Exelixis has submitted a supplemental New Drug Application to the FDA for the multikinase inhibitor cabozantinib as treatment for previously untreated patients with advanced renal cell carcinoma.
Michael M. Morrissey, PhD
Michael M. Morrissey, PhD
Exelixis has submitted a supplemental New Drug Application (sNDA) to the FDA for the multikinase inhibitor cabozantinib (Cabometyx) as treatment for previously untreated patients with advanced renal cell carcinoma (RCC).
The sNDA is based on the phase II CABOSUN trial, in which cabozantinib reduced the risk of progression or death by 34% versus sunitinib as a first-line treatment for patients with metastatic RCC. The median PFS was 2.6 months longer with cabozantinib versus sunitinib, at 8.2 versus 5.6 months (HR, 0.66; 95% CI, 0.46-0.95;P= .012).
“All of us at Exelixis are focused on improving care and outcomes for patients with cancer. Having successfully launched Cabometyx for patients with previously treated advanced RCC, the submission of this sNDA for Cabometyx as a treatment in the first-line RCC setting represents an important milestone for us,” Michael M. Morrissey, PhD, Exelixis president and CEO, said in a statement.
“If approved, Cabometyx will offer an important new alternative for the treatment of patients with previously untreated advanced RCC, having demonstrated a clinically meaningful and statistically significant progression-free survival benefit over sunitinib, a current standard of care. We would like to sincerely thank the study patients and clinicians who participated in the CABOSUN trial, the Alliance and NCI-CTEP, as well as our dedicated clinical, medical and regulatory teams for bringing us one step closer to our goal of expanding the population of patients who may benefit from Cabometyx.”
From July 2013 and April 2015, researchers randomly assigned patients to 60 mg daily of cabozantinib (n = 79) or 50 mg daily of sunitinib (n = 78) for 4 weeks on followed by 2 weeks off. Eligible patients were required to have locally advanced or metastatic clear-cell RCC, ECOG performance status 0 to 2, and had to be intermediate or poor risk per the IMDC criteria. Prior systemic treatment for RCC was not permitted.

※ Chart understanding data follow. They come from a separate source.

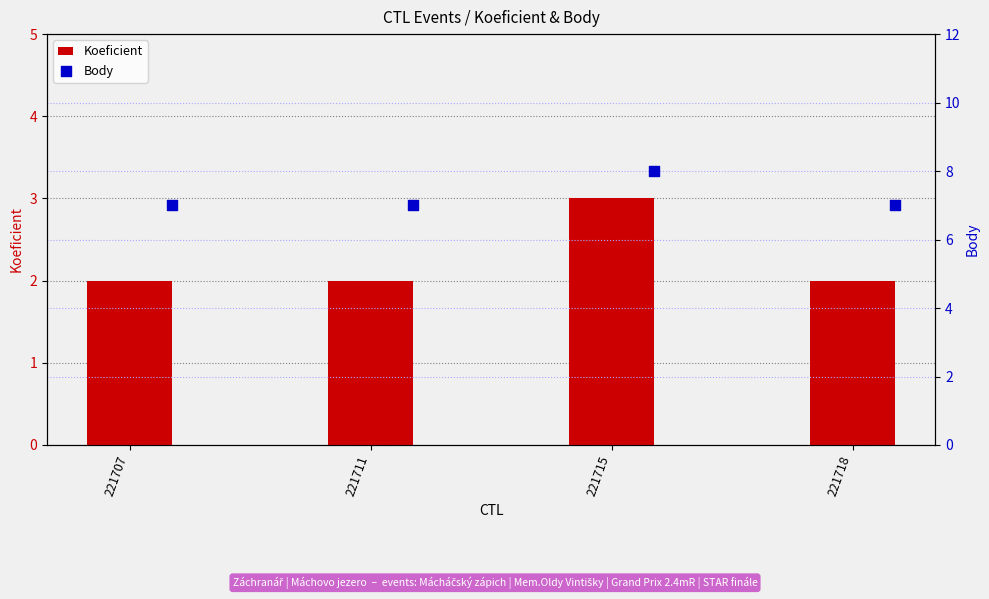

Which series has the largest total across all categories?

Body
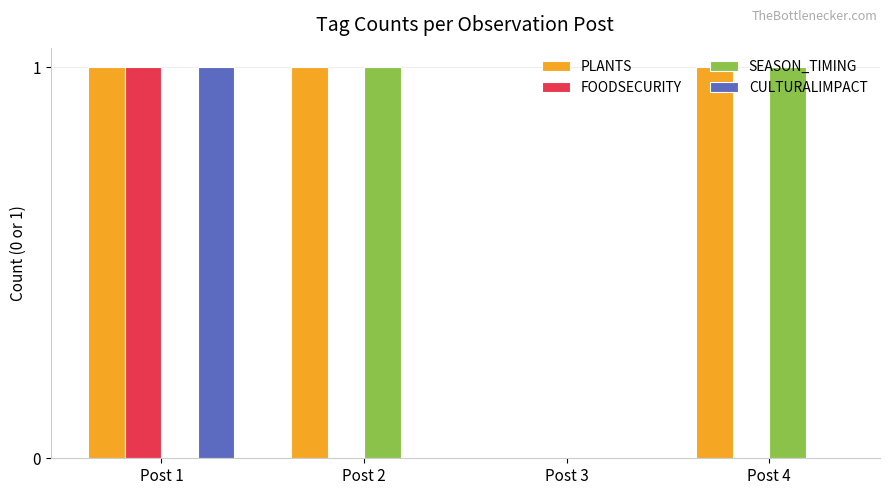

True or false: CULTURALIMPACT has a value of 0 at Post 2.

True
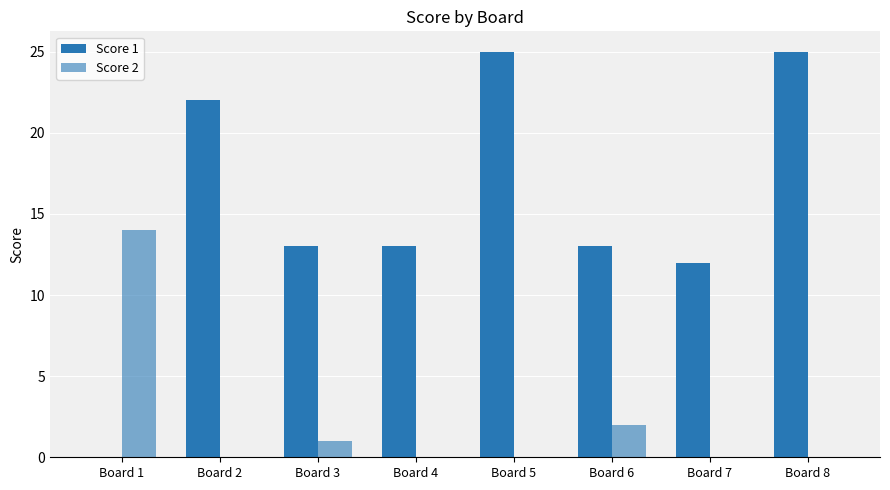

Are the bars grouped side by side (vs. stacked)?

Yes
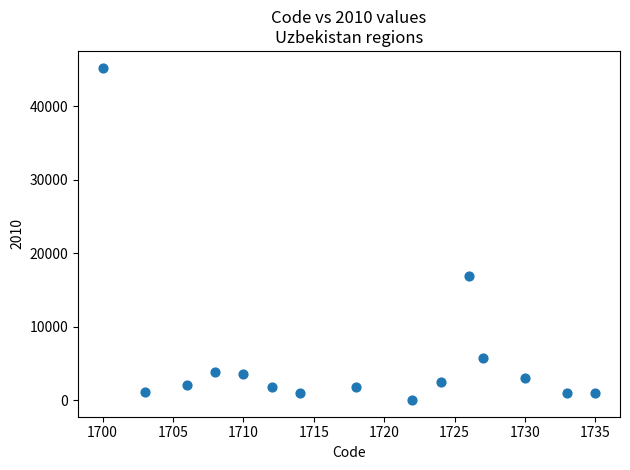

What Y value in the scatter plot is closest to 22646?

16920.1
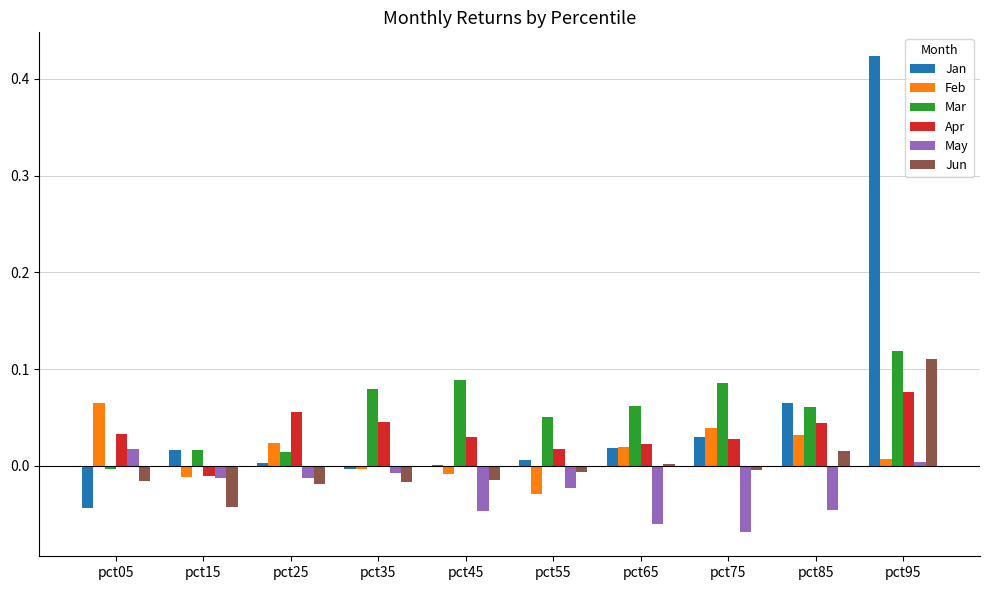

True or false: Apr has a value of 0.0 at pct55.

True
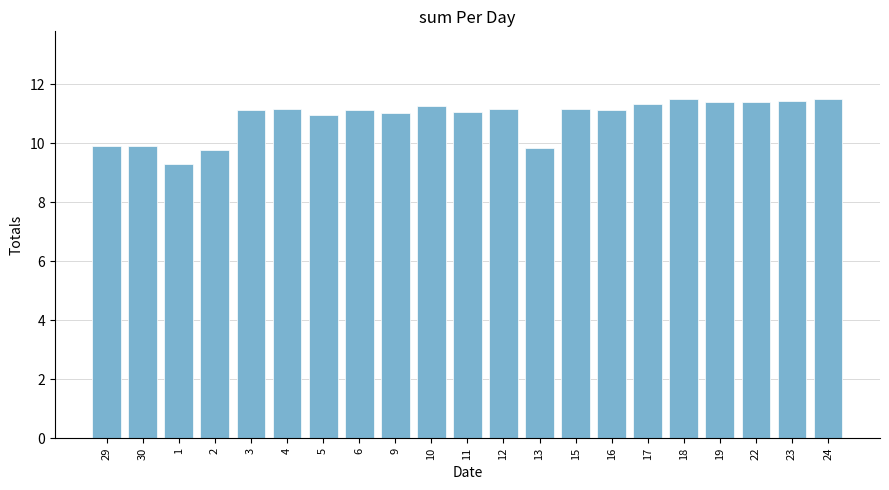

What is the value of the 2nd bar from the left?

9.9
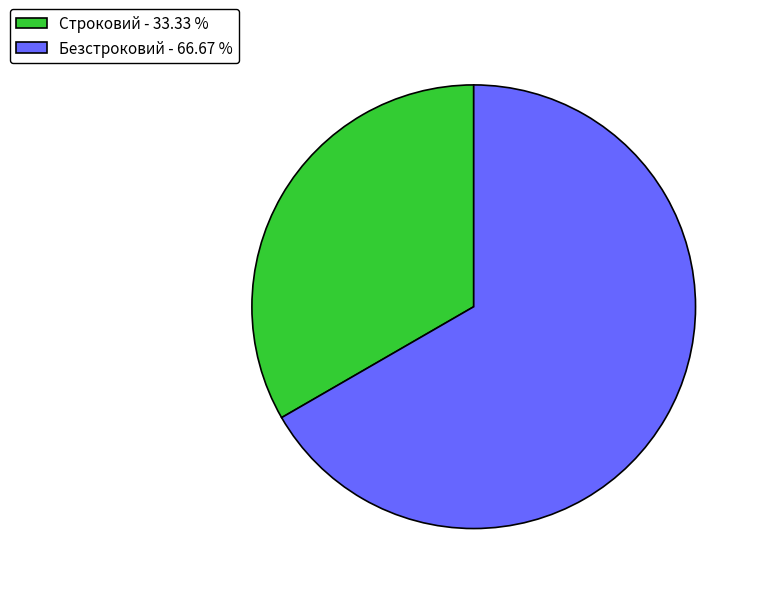

How many segments does this pie chart have?

2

Median age across the entire patient population was 63 years (range, 31-87), 78% of patients were male, and 92% were white. Thirty-six percent of patients had bone metastases and 75% of patients had prior nephrectomy. Patients had an ECOG performance status of 0 (45.9%), 1 (41.4%), or 2 (12.7%).
Median overall survival was 30.3 months in the cabozantinib arm versus 21.8 months in the sunitinib arm (HR, 0.80; 95% CI, 0.50-1.26). Cabozantinib was also superior for overall response rate, at 46% versus 18%.
In 87% of the cabozantinib arm, there was some reduction in target lesions, compared with 44% of the sunitinib cohort. The stable and progressive disease rates were 33% versus 36% and 18% versus 26%, respectively.
Adverse events (AEs) of any grade occurred in approximately 99% of each arm. The most common all-grade AEs with cabozantinib versus sunitinib included fatigue (85.9% vs 81.9%), hypertension (80.8% vs 68.1%), diarrhea (71.8% vs 52.8%), increased AST (61.5% vs 31.9%), and increased ALT (55.1% vs 27.8%).
Grade ≥3 AEs occurred in 66.7% of the cabozantinib arm versus 68.1% of the sunitinib arm. Common grade ≥3 AEs included diarrhea (10.3% with cabozantinib vs 11.1% with sunitinib), fatigue (6% vs 15%), hypertension (28.2% vs 22.2%), palmar-plantar erythrodysesthesia (7.7% vs 4.2%), and fatigue (6.4% vs 15.3%).
Patients in the cabozantinib arm were more likely to require dose reductions, 58% versus 49%. There were 16 AE-related discontinuations in each arm.
Cabozantinib is approved by the FDA as a treatment for patients with advanced RCC who have received prior antiangiogenic therapy.
Reference:
Choueiri TK, Halabi S, Sanford BL, et al. Cabozantinib versus sunitinib as initial targeted therapy for patients with metastatic renal cell carcinoma of poor or intermediate risk: the alliance A031203 CABOSUN trial.J Clin Oncol.2017;35(6):591-597. doi:10.1200/JCO.2016.70.7398.